PROBLEM REQUIREMENTS: Recreate the entire listing that appears below, exactly.

>>>>>

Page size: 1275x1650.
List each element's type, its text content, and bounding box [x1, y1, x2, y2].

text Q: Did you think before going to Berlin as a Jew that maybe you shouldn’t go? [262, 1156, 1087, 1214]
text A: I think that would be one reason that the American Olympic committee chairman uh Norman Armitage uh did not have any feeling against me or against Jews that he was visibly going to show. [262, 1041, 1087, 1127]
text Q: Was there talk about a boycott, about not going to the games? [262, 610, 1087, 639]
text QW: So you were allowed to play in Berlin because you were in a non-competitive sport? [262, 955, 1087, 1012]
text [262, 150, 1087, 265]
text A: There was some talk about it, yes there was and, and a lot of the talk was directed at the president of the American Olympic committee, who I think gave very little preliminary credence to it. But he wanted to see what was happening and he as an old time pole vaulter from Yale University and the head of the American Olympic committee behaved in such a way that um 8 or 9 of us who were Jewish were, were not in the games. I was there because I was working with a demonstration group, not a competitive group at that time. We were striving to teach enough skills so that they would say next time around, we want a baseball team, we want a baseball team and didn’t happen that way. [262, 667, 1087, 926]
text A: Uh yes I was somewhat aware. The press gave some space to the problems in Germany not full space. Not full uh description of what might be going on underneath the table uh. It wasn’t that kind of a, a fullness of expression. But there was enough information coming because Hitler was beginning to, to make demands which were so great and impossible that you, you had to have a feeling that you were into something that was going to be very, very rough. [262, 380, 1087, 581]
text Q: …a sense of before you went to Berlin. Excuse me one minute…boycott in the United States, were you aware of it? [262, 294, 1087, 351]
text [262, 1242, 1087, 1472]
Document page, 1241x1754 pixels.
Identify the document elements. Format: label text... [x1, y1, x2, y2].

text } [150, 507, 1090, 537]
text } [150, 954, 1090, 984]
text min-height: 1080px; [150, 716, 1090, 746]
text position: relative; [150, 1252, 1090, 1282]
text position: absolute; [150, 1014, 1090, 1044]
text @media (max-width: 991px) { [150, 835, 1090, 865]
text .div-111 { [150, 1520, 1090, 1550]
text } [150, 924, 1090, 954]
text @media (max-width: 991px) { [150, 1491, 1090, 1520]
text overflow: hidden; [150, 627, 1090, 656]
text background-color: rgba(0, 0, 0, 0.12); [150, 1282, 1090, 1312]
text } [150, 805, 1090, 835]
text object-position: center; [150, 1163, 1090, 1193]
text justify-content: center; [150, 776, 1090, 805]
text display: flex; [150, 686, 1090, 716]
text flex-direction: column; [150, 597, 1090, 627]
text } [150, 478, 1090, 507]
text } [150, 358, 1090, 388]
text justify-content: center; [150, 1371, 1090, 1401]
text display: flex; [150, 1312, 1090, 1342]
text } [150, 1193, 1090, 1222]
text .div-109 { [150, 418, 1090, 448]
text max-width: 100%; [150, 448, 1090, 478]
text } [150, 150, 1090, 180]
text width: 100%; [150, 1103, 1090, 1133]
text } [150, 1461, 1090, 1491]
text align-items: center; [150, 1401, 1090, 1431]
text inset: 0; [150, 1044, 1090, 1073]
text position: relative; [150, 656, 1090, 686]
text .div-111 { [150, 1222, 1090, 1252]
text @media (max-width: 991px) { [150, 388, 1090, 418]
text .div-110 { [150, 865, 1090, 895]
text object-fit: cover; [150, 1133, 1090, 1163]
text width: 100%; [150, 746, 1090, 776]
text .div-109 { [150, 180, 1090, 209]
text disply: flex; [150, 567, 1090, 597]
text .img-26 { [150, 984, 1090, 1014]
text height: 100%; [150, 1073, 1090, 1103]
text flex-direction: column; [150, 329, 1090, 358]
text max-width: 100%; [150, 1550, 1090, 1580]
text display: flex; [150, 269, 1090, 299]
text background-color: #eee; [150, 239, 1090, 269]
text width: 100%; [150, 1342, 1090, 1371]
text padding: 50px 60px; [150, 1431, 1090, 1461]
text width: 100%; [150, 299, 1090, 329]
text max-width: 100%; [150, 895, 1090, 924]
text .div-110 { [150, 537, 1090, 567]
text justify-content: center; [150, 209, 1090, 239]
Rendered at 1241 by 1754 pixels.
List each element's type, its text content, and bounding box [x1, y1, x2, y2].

<<<<<

REPLY TO THE EXERCISE:
Page size: 1275x1650.
List each element's type, its text content, and bounding box [x1, y1, x2, y2].

text Q: Did you think before going to Berlin as a Jew that maybe you shouldn’t go? [262, 1156, 1087, 1214]
text A: I think that would be one reason that the American Olympic committee chairman uh Norman Armitage uh did not have any feeling against me or against Jews that he was visibly going to show. [262, 1041, 1087, 1127]
text Q: Was there talk about a boycott, about not going to the games? [262, 610, 1087, 639]
text QW: So you were allowed to play in Berlin because you were in a non-competitive sport? [262, 955, 1087, 1012]
text [262, 150, 1087, 265]
text A: There was some talk about it, yes there was and, and a lot of the talk was directed at the president of the American Olympic committee, who I think gave very little preliminary credence to it. But he wanted to see what was happening and he as an old time pole vaulter from Yale University and the head of the American Olympic committee behaved in such a way that um 8 or 9 of us who were Jewish were, were not in the games. I was there because I was working with a demonstration group, not a competitive group at that time. We were striving to teach enough skills so that they would say next time around, we want a baseball team, we want a baseball team and didn’t happen that way. [262, 667, 1087, 926]
text A: Uh yes I was somewhat aware. The press gave some space to the problems in Germany not full space. Not full uh description of what might be going on underneath the table uh. It wasn’t that kind of a, a fullness of expression. But there was enough information coming because Hitler was beginning to, to make demands which were so great and impossible that you, you had to have a feeling that you were into something that was going to be very, very rough. [262, 380, 1087, 581]
text Q: …a sense of before you went to Berlin. Excuse me one minute…boycott in the United States, were you aware of it? [262, 294, 1087, 351]
text [262, 1242, 1087, 1472]
Document page, 1241x1754 pixels.
Identify the document elements. Format: label text... [x1, y1, x2, y2].

text } [150, 507, 1090, 537]
text } [150, 954, 1090, 984]
text min-height: 1080px; [150, 716, 1090, 746]
text position: relative; [150, 1252, 1090, 1282]
text position: absolute; [150, 1014, 1090, 1044]
text @media (max-width: 991px) { [150, 835, 1090, 865]
text .div-111 { [150, 1520, 1090, 1550]
text } [150, 924, 1090, 954]
text @media (max-width: 991px) { [150, 1491, 1090, 1520]
text overflow: hidden; [150, 627, 1090, 656]
text background-color: rgba(0, 0, 0, 0.12); [150, 1282, 1090, 1312]
text } [150, 805, 1090, 835]
text object-position: center; [150, 1163, 1090, 1193]
text justify-content: center; [150, 776, 1090, 805]
text display: flex; [150, 686, 1090, 716]
text flex-direction: column; [150, 597, 1090, 627]
text } [150, 478, 1090, 507]
text } [150, 358, 1090, 388]
text justify-content: center; [150, 1371, 1090, 1401]
text display: flex; [150, 1312, 1090, 1342]
text } [150, 1193, 1090, 1222]
text .div-109 { [150, 418, 1090, 448]
text max-width: 100%; [150, 448, 1090, 478]
text } [150, 150, 1090, 180]
text width: 100%; [150, 1103, 1090, 1133]
text } [150, 1461, 1090, 1491]
text align-items: center; [150, 1401, 1090, 1431]
text inset: 0; [150, 1044, 1090, 1073]
text position: relative; [150, 656, 1090, 686]
text .div-111 { [150, 1222, 1090, 1252]
text @media (max-width: 991px) { [150, 388, 1090, 418]
text .div-110 { [150, 865, 1090, 895]
text object-fit: cover; [150, 1133, 1090, 1163]
text width: 100%; [150, 746, 1090, 776]
text .div-109 { [150, 180, 1090, 209]
text disply: flex; [150, 567, 1090, 597]
text .img-26 { [150, 984, 1090, 1014]
text height: 100%; [150, 1073, 1090, 1103]
text flex-direction: column; [150, 329, 1090, 358]
text max-width: 100%; [150, 1550, 1090, 1580]
text display: flex; [150, 269, 1090, 299]
text background-color: #eee; [150, 239, 1090, 269]
text width: 100%; [150, 1342, 1090, 1371]
text padding: 50px 60px; [150, 1431, 1090, 1461]
text width: 100%; [150, 299, 1090, 329]
text max-width: 100%; [150, 895, 1090, 924]
text .div-110 { [150, 537, 1090, 567]
text justify-content: center; [150, 209, 1090, 239]
Rendered at 1241 by 1754 pixels.
List each element's type, its text content, and bounding box [x1, y1, x2, y2].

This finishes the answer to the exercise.